● **Short task**: Copy each of the records below word for word.

● **Source material**:
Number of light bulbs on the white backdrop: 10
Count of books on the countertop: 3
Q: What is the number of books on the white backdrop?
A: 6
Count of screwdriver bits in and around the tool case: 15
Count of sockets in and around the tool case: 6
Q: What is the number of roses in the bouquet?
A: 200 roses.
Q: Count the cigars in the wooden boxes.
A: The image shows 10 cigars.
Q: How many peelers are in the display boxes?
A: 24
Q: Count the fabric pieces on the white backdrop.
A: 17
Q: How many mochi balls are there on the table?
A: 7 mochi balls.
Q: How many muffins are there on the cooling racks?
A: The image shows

● **Answer to this task**:
Number of light bulbs on the white backdrop: 10
Count of books on the countertop: 3
Q: What is the number of books on the white backdrop?
A: 6
Count of screwdriver bits in and around the tool case: 15
Count of sockets in and around the tool case: 6
Q: What is the number of roses in the bouquet?
A: 200 roses.
Q: Count the cigars in the wooden boxes.
A: The image shows 10 cigars.
Q: How many peelers are in the display boxes?
A: 24
Q: Count the fabric pieces on the white backdrop.
A: 17
Q: How many mochi balls are there on the table?
A: 7 mochi balls.
Q: How many muffins are there on the cooling racks?
A: The image shows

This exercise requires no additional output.